» Exercise description
The expected result is the full listing, retyped exactly, without a single picture.

» Information shown
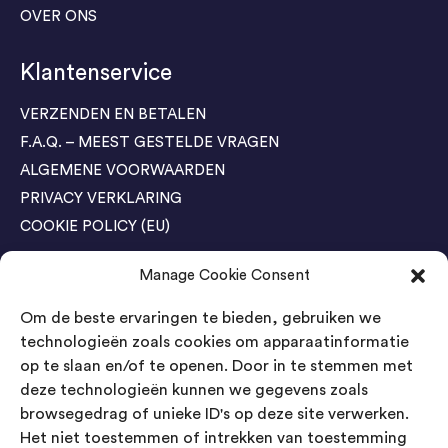
OVER ONS
Klantenservice
VERZENDEN EN BETALEN
F.A.Q. – MEEST GESTELDE VRAGEN
ALGEMENE VOORWAARDEN
PRIVACY VERKLARING
COOKIE POLICY (EU)
Manage Cookie Consent
Agenda Trade Shows
Om de beste ervaringen te bieden, gebruiken we
04-05 November / SVG FAIR Winterswijk
Bestel GRATIS kaarten
technologieën zoals cookies om apparaatinformatie
op te slaan en/of te openen. Door in te stemmen met
24-26 March / IAW Trade Fair - Cologne
deze technologieën kunnen we gegevens zoals
Bestel GRATIS kaarten
browsegedrag of unieke ID's op deze site verwerken.
Het niet toestemmen of intrekken van toestemming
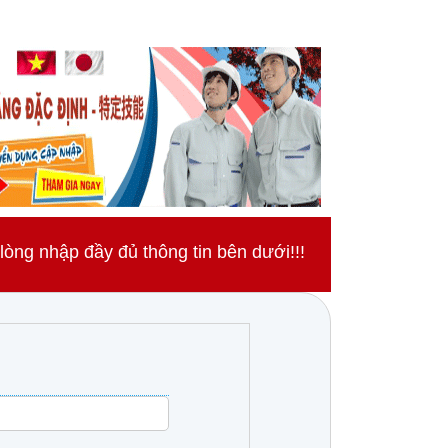
ng nhập đầy đủ thông tin bên dưới!!!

» Task solution
OVER ONS
Klantenservice
VERZENDEN EN BETALEN
F.A.Q. – MEEST GESTELDE VRAGEN
ALGEMENE VOORWAARDEN
PRIVACY VERKLARING
COOKIE POLICY (EU)
Manage Cookie Consent
Agenda Trade Shows
Om de beste ervaringen te bieden, gebruiken we
04-05 November / SVG FAIR Winterswijk
Bestel GRATIS kaarten
technologieën zoals cookies om apparaatinformatie
op te slaan en/of te openen. Door in te stemmen met
24-26 March / IAW Trade Fair - Cologne
deze technologieën kunnen we gegevens zoals
Bestel GRATIS kaarten
browsegedrag of unieke ID's op deze site verwerken.
Het niet toestemmen of intrekken van toestemming
ng nhập đầy đủ thông tin bên dưới!!!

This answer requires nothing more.